## Task statement
Repeat the source text in the data below word for word, leaving out the pictures.
━━━ Material supplied
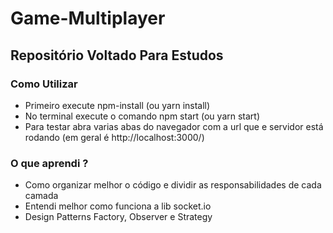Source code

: # Game-Multiplayer

## Repositório Voltado Para Estudos
 
### Como Utilizar

- Primeiro execute npm-install (ou yarn install)
- No terminal execute o comando npm start (ou yarn start)
- Para testar abra varias abas do navegador com a url que e servidor está rodando (em geral é http://localhost:3000/) 
  
### O que aprendi ?

- Como organizar melhor o código e dividir as responsabilidades de cada camada
- Entendi melhor como funciona a lib socket.io
- Design Patterns Factory, Observer e Strategy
━━━━━━
## Exercise result
Source code

: # Game-Multiplayer

## Repositório Voltado Para Estudos
 
### Como Utilizar

- Primeiro execute npm-install (ou yarn install)
- No terminal execute o comando npm start (ou yarn start)
- Para testar abra varias abas do navegador com a url que e servidor está rodando (em geral é http://localhost:3000/) 
  
### O que aprendi ?

- Como organizar melhor o código e dividir as responsabilidades de cada camada
- Entendi melhor como funciona a lib socket.io
- Design Patterns Factory, Observer e Strategy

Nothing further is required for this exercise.